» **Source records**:
#####
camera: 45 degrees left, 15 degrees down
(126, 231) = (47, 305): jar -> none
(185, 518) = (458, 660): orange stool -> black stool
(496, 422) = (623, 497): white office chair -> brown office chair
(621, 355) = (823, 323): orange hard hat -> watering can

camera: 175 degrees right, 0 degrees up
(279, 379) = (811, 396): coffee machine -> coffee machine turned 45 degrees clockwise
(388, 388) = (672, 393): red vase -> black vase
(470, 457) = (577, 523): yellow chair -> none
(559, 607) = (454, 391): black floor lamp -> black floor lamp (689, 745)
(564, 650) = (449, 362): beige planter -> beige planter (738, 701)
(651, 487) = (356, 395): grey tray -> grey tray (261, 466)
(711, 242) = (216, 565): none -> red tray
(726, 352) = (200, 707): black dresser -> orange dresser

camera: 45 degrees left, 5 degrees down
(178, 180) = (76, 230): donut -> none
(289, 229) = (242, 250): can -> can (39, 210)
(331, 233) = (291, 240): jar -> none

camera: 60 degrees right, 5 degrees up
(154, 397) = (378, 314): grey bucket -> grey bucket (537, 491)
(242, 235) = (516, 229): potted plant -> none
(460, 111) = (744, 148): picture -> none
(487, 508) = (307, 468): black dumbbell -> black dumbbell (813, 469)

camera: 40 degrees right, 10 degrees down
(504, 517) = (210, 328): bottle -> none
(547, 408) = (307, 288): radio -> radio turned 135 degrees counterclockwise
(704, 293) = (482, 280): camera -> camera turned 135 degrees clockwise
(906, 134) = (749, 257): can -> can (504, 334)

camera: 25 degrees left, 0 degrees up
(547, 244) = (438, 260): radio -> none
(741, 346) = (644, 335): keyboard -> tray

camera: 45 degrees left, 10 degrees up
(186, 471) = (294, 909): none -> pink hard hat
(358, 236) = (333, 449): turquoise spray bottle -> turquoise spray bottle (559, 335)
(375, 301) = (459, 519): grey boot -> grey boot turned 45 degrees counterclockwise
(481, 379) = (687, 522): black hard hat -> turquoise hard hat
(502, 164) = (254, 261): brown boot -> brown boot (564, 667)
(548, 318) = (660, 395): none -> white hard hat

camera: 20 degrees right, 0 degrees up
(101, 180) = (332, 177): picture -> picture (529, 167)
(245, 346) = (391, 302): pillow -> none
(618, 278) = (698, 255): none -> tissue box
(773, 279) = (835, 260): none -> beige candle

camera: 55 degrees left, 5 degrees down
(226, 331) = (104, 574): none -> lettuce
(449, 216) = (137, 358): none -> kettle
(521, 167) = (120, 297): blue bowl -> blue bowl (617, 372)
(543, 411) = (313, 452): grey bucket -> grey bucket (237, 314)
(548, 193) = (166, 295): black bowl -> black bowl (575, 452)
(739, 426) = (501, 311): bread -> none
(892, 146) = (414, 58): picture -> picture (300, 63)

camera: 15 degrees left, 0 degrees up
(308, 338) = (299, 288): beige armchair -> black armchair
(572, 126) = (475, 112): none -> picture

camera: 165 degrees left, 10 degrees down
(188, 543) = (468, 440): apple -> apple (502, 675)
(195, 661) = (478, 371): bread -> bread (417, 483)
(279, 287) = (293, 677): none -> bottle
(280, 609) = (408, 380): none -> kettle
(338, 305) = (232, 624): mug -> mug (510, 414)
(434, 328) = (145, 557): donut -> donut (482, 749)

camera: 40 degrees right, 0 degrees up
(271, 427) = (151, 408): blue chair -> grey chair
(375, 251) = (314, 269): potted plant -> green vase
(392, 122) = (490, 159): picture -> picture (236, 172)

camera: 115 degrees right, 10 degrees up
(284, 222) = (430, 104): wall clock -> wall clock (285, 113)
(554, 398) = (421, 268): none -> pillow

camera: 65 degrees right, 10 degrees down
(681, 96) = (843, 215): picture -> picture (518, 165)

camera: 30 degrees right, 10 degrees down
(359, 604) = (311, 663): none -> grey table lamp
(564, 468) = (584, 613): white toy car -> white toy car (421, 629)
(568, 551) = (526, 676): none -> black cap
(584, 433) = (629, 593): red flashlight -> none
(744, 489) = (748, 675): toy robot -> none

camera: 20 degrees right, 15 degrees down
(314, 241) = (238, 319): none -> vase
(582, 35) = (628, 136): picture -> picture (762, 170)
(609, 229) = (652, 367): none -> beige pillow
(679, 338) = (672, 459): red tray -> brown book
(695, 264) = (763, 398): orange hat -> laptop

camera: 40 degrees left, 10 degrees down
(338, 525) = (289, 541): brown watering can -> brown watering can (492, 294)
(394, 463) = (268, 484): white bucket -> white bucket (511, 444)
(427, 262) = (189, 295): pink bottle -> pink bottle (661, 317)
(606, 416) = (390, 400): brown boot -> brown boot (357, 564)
#####
» **EXERCISE AIM**:
Each line from the one holding "(892, 146) = (414, 58): picture" to the end of the entries is to be written out exactly. Skip every line before it.

» **TASK OUTPUT**:
(892, 146) = (414, 58): picture -> picture (300, 63)

camera: 15 degrees left, 0 degrees up
(308, 338) = (299, 288): beige armchair -> black armchair
(572, 126) = (475, 112): none -> picture

camera: 165 degrees left, 10 degrees down
(188, 543) = (468, 440): apple -> apple (502, 675)
(195, 661) = (478, 371): bread -> bread (417, 483)
(279, 287) = (293, 677): none -> bottle
(280, 609) = (408, 380): none -> kettle
(338, 305) = (232, 624): mug -> mug (510, 414)
(434, 328) = (145, 557): donut -> donut (482, 749)

camera: 40 degrees right, 0 degrees up
(271, 427) = (151, 408): blue chair -> grey chair
(375, 251) = (314, 269): potted plant -> green vase
(392, 122) = (490, 159): picture -> picture (236, 172)

camera: 115 degrees right, 10 degrees up
(284, 222) = (430, 104): wall clock -> wall clock (285, 113)
(554, 398) = (421, 268): none -> pillow

camera: 65 degrees right, 10 degrees down
(681, 96) = (843, 215): picture -> picture (518, 165)

camera: 30 degrees right, 10 degrees down
(359, 604) = (311, 663): none -> grey table lamp
(564, 468) = (584, 613): white toy car -> white toy car (421, 629)
(568, 551) = (526, 676): none -> black cap
(584, 433) = (629, 593): red flashlight -> none
(744, 489) = (748, 675): toy robot -> none

camera: 20 degrees right, 15 degrees down
(314, 241) = (238, 319): none -> vase
(582, 35) = (628, 136): picture -> picture (762, 170)
(609, 229) = (652, 367): none -> beige pillow
(679, 338) = (672, 459): red tray -> brown book
(695, 264) = (763, 398): orange hat -> laptop

camera: 40 degrees left, 10 degrees down
(338, 525) = (289, 541): brown watering can -> brown watering can (492, 294)
(394, 463) = (268, 484): white bucket -> white bucket (511, 444)
(427, 262) = (189, 295): pink bottle -> pink bottle (661, 317)
(606, 416) = (390, 400): brown boot -> brown boot (357, 564)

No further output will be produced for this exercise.